Bengaluru: Restaurant chains are either dialling down expansion plans or putting them on hold as they grapple with the removal of input tax credit under the revised goods and services tax (GST) norms.
Specialty Restaurants Ltd, which runs the Mainland China and Oh! Calcutta chains, has cut capital expenditure plans to about Rs40 crore in 3-4 years from earlier plans of Rs100 crore.
TexMex Cuisine India Pvt. Ltd had originally planned to open four-to-five new outlets of its American-style bar and casual dining brand, Chili’s Grill & Bar, in 2018. Now, that’s on hold too. “For the time being, we are not opening any restaurants as we want to wait and watch whether we recover from this impact or not,” said Ashish Saxena, executive director and CEO, TexMex.
Restaurants were initially slotted under two GST slabs—a 12% rate for those without air-conditioning and 18% for those with ACs. The industry, led by representations from organizations such as the National Restaurant Association of India, had hoped the government would simply apply a standard 12% across-the-board rate.
But in a bid to prevent profiteering, the government in November decided to cut GST rates on restaurants to 5%—except those in hotels with a room tariff of over Rs7,500 and outdoor catering—and withdraw input tax credit for those in that slab.
The removal of input tax credit has led to an increase in costs of about 6-12% on average for these restaurants. “In reality, restaurants located on high-streets—which attract a high GST rate of 18% on commercial rents—are hit the hardest with the majority seeing some amount of profit loss depending on their purchase from GST-registered suppliers. This has also forced operators to re-visit expansion plans and many have delayed plans till strong recovery signs are visible,” said Kambu Ninad, food service market analyst at research firm GlobalData.
Many restaurants have hiked prices, passing on some of the cost increase to customers. But they cannot pass on the entire cost hike to consumers overnight, especially if their input credit component was in double digits.
For Speciality Restaurants, the bottom-line impact from the removal of input tax credit is 12%, according to its founder and managing director Anjan Chatterjee. But the company has increased prices by only 3-4%.
Restaurant chains fear footfalls may decrease if they depend only on price hikes as an offset because consumers may turn to cheaper options.
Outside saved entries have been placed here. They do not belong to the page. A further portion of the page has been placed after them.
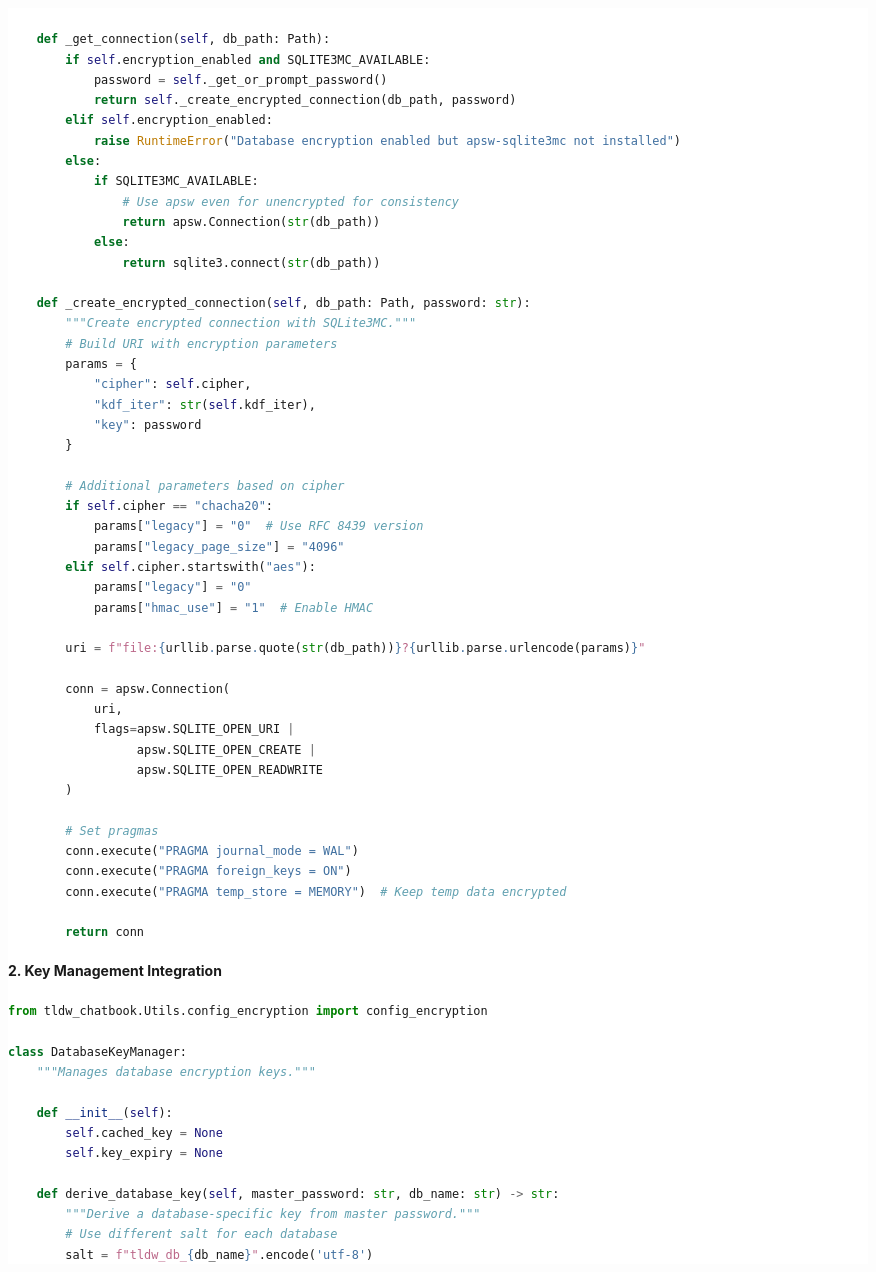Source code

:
```python
        
    def _get_connection(self, db_path: Path):
        if self.encryption_enabled and SQLITE3MC_AVAILABLE:
            password = self._get_or_prompt_password()
            return self._create_encrypted_connection(db_path, password)
        elif self.encryption_enabled:
            raise RuntimeError("Database encryption enabled but apsw-sqlite3mc not installed")
        else:
            if SQLITE3MC_AVAILABLE:
                # Use apsw even for unencrypted for consistency
                return apsw.Connection(str(db_path))
            else:
                return sqlite3.connect(str(db_path))
    
    def _create_encrypted_connection(self, db_path: Path, password: str):
        """Create encrypted connection with SQLite3MC."""
        # Build URI with encryption parameters
        params = {
            "cipher": self.cipher,
            "kdf_iter": str(self.kdf_iter),
            "key": password
        }
        
        # Additional parameters based on cipher
        if self.cipher == "chacha20":
            params["legacy"] = "0"  # Use RFC 8439 version
            params["legacy_page_size"] = "4096"
        elif self.cipher.startswith("aes"):
            params["legacy"] = "0"
            params["hmac_use"] = "1"  # Enable HMAC
            
        uri = f"file:{urllib.parse.quote(str(db_path))}?{urllib.parse.urlencode(params)}"
        
        conn = apsw.Connection(
            uri,
            flags=apsw.SQLITE_OPEN_URI | 
                  apsw.SQLITE_OPEN_CREATE | 
                  apsw.SQLITE_OPEN_READWRITE
        )
        
        # Set pragmas
        conn.execute("PRAGMA journal_mode = WAL")
        conn.execute("PRAGMA foreign_keys = ON")
        conn.execute("PRAGMA temp_store = MEMORY")  # Keep temp data encrypted
        
        return conn
```

#### 2. Key Management Integration
```python
from tldw_chatbook.Utils.config_encryption import config_encryption

class DatabaseKeyManager:
    """Manages database encryption keys."""
    
    def __init__(self):
        self.cached_key = None
        self.key_expiry = None
        
    def derive_database_key(self, master_password: str, db_name: str) -> str:
        """Derive a database-specific key from master password."""
        # Use different salt for each database
        salt = f"tldw_db_{db_name}".encode('utf-8')
```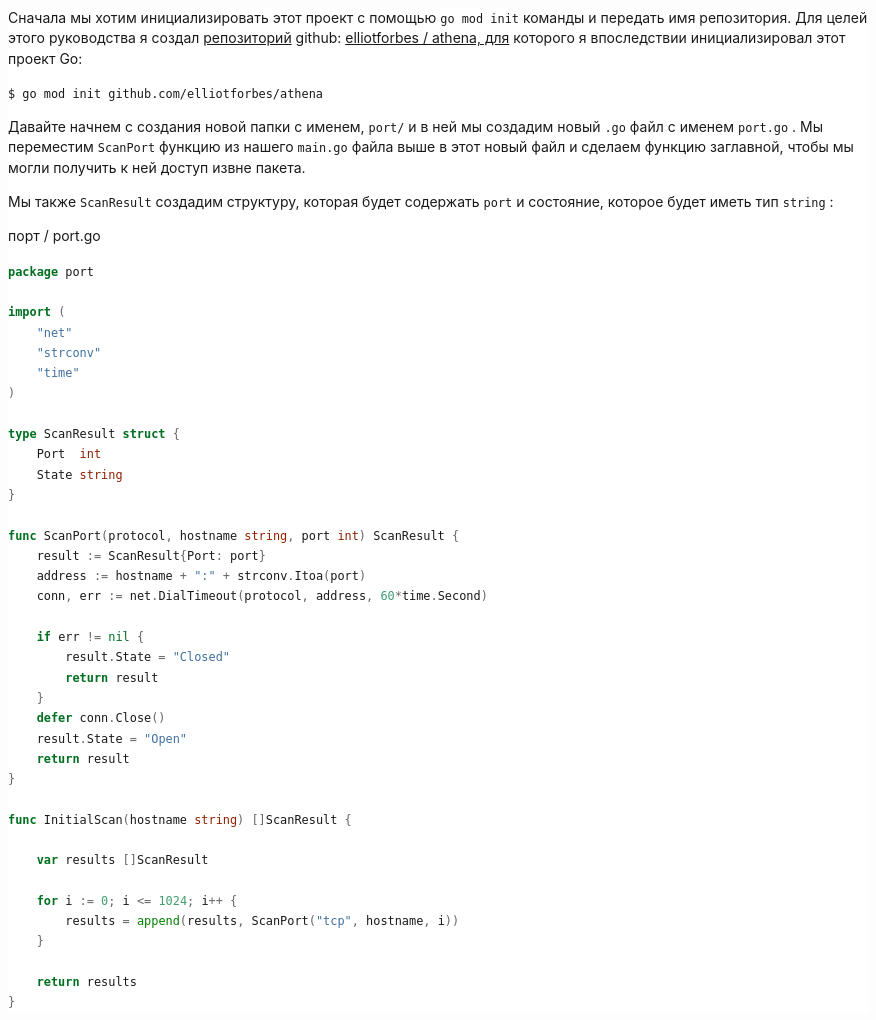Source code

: Сначала мы хотим инициализировать этот проект с помощью `go mod init` команды и передать имя репозитория. Для целей этого руководства я создал [репозиторий](https://github.com/elliotforbes/athena) github: [elliotforbes / athena, для](https://github.com/elliotforbes/athena) которого я впоследствии инициализировал этот проект Go:

```output
$ go mod init github.com/elliotforbes/athena

```

Давайте начнем с создания новой папки с именем, `port/` и в ней мы создадим новый `.go` файл с именем `port.go` . Мы переместим `ScanPort` функцию из нашего `main.go` файла выше в этот новый файл и сделаем функцию заглавной, чтобы мы могли получить к ней доступ извне пакета.

Мы также `ScanResult` создадим структуру, которая будет содержать `port` и состояние, которое будет иметь тип `string` :

порт / port.go

```go
package port

import (
	"net"
	"strconv"
	"time"
)

type ScanResult struct {
	Port  int
	State string
}

func ScanPort(protocol, hostname string, port int) ScanResult {
	result := ScanResult{Port: port}
	address := hostname + ":" + strconv.Itoa(port)
	conn, err := net.DialTimeout(protocol, address, 60*time.Second)

	if err != nil {
		result.State = "Closed"
		return result
	}
	defer conn.Close()
	result.State = "Open"
	return result
}

func InitialScan(hostname string) []ScanResult {

	var results []ScanResult

	for i := 0; i <= 1024; i++ {
		results = append(results, ScanPort("tcp", hostname, i))
	}

	return results
}

```
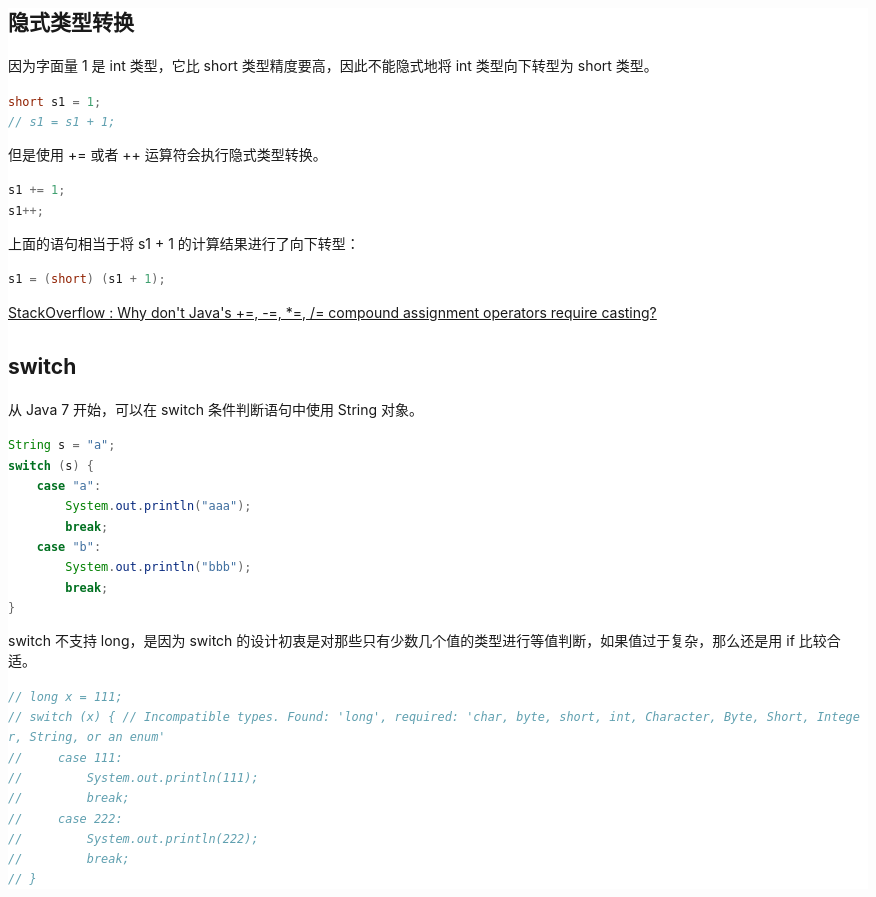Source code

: ## 隐式类型转换

因为字面量 1 是 int 类型，它比 short 类型精度要高，因此不能隐式地将 int 类型向下转型为 short 类型。

```java
short s1 = 1;
// s1 = s1 + 1;
```

但是使用 += 或者 ++ 运算符会执行隐式类型转换。

```java
s1 += 1;
s1++;
```

上面的语句相当于将 s1 + 1 的计算结果进行了向下转型：

```java
s1 = (short) (s1 + 1);
```

[StackOverflow : Why don't Java's +=, -=, *=, /= compound assignment operators require casting?](https://stackoverflow.com/questions/8710619/why-dont-javas-compound-assignment-operators-require-casting)

## switch

从 Java 7 开始，可以在 switch 条件判断语句中使用 String 对象。

```java
String s = "a";
switch (s) {
    case "a":
        System.out.println("aaa");
        break;
    case "b":
        System.out.println("bbb");
        break;
}
```

switch 不支持 long，是因为 switch 的设计初衷是对那些只有少数几个值的类型进行等值判断，如果值过于复杂，那么还是用 if 比较合适。

```java
// long x = 111;
// switch (x) { // Incompatible types. Found: 'long', required: 'char, byte, short, int, Character, Byte, Short, Integer, String, or an enum'
//     case 111:
//         System.out.println(111);
//         break;
//     case 222:
//         System.out.println(222);
//         break;
// }
```
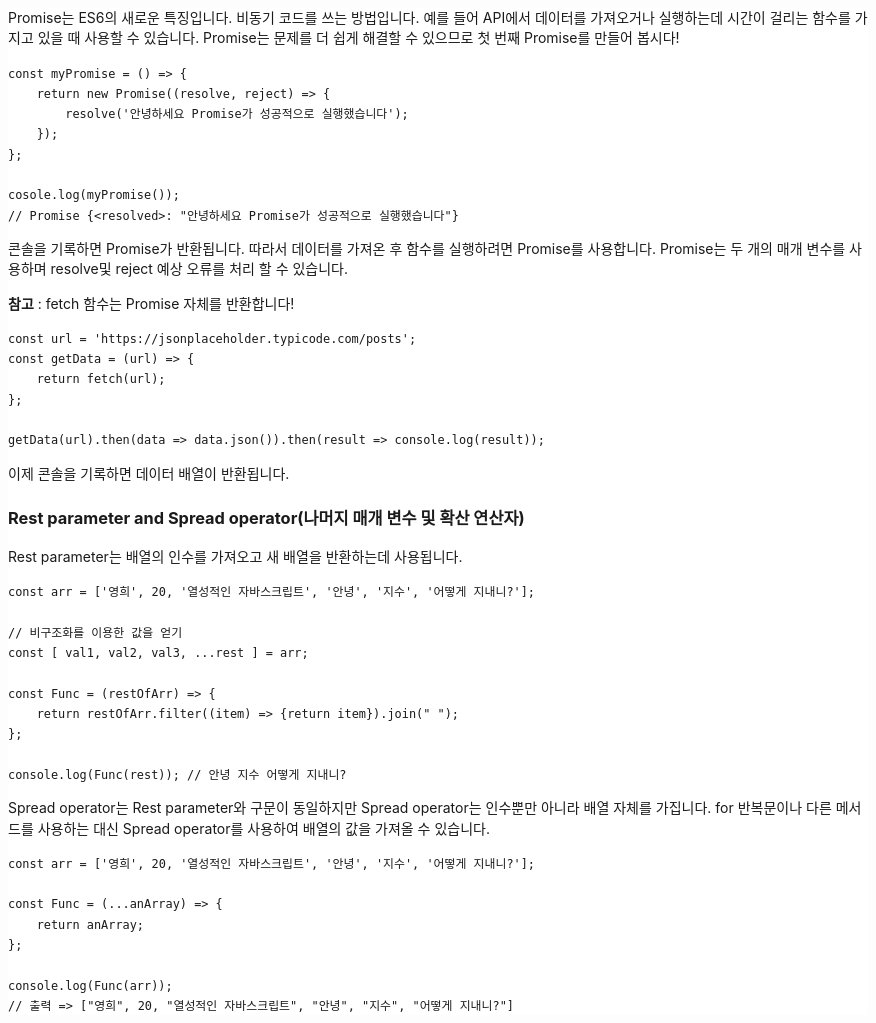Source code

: Promise는 ES6의 새로운 특징입니다. 비동기 코드를 쓰는 방법입니다. 예를 들어 API에서 데이터를 가져오거나 실행하는데 시간이 걸리는 함수를 가지고 있을 때 사용할 수 있습니다. Promise는 문제를 더 쉽게 해결할 수 있으므로 첫 번째 Promise를 만들어 봅시다!

```
const myPromise = () => {
	return new Promise((resolve, reject) => {
		resolve('안녕하세요 Promise가 성공적으로 실행했습니다');
	});
};

cosole.log(myPromise());
// Promise {<resolved>: "안녕하세요 Promise가 성공적으로 실행했습니다"}
```

콘솔을 기록하면 Promise가 반환됩니다. 따라서 데이터를 가져온 후 함수를 실행하려면 Promise를 사용합니다. Promise는 두 개의 매개 변수를 사용하며 resolve및 reject 예상 오류를 처리 할 수 있습니다.

**참고** : fetch 함수는 Promise 자체를 반환합니다!

```
const url = 'https://jsonplaceholder.typicode.com/posts';
const getData = (url) => {
	return fetch(url);
};

getData(url).then(data => data.json()).then(result => console.log(result));
```

이제 콘솔을 기록하면 데이터 배열이 반환됩니다.

### Rest parameter and Spread operator(나머지 매개 변수 및 확산 연산자)

Rest parameter는 배열의 인수를 가져오고 새 배열을 반환하는데 사용됩니다.

```
const arr = ['영희', 20, '열성적인 자바스크립트', '안녕', '지수', '어떻게 지내니?'];

// 비구조화를 이용한 값을 얻기
const [ val1, val2, val3, ...rest ] = arr;

const Func = (restOfArr) => {
	return restOfArr.filter((item) => {return item}).join(" ");
};

console.log(Func(rest)); // 안녕 지수 어떻게 지내니?
```

Spread operator는 Rest parameter와 구문이 동일하지만 Spread operator는 인수뿐만 아니라 배열 자체를 가집니다. for 반복문이나 다른 메서드를 사용하는 대신 Spread operator를 사용하여 배열의 값을 가져올 수 있습니다.

```
const arr = ['영희', 20, '열성적인 자바스크립트', '안녕', '지수', '어떻게 지내니?'];

const Func = (...anArray) => {
	return anArray;
};

console.log(Func(arr));
// 출력 => ["영희", 20, "열성적인 자바스크립트", "안녕", "지수", "어떻게 지내니?"]
```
Many chains had a bad start to the year and things do not appear to have become any better in March.
Some expect related sectors to also take a hit.
“If we buy fresh vegetables from the market, we don’t pay GST. But if we buy (processed vegetables for instance) from a central kitchen, or a food processing unit, or a commissary, we pay 18% GST. So these become prohibitively expensive and the entire food processing industry is in real danger of being wiped out,” said Riyaaz Amlani, CEO of Impresario Entertainment and Hospitality Pvt. Ltd, which operates the Social brand of café-bars.
Impresario will probably open 10 new Socials in 2018-19 and 15 in 2019-20, down from earlier plans of 12 and 18 new outlets, Amlani said.
What worries organized chains more is that restaurants in hotels that charge more than Rs7,500 in room tariff can still claim input tax credit, even though they fall under a higher 18% GST slab.
After the November GST revisions, restaurants cannot claim credit they pay on rentals. Banking and insurance costs, which also attract GST, are two other major areas where they used to claim credit.
“The GST Council does sit every 3-4 months and our job is to keep making representations to them but it looks like they’ve already (decided) on this, and it’s already a part of the law since 15 November. Mathematically, it doesn’t hit you right away but we are seeing the tremors now. The restaurant sector is in a pretty bad shape right now and this is the new normal,” said Rahul Singh, vice-president of NRAI and founder-CEO of restaurant chain The Beer Cafe.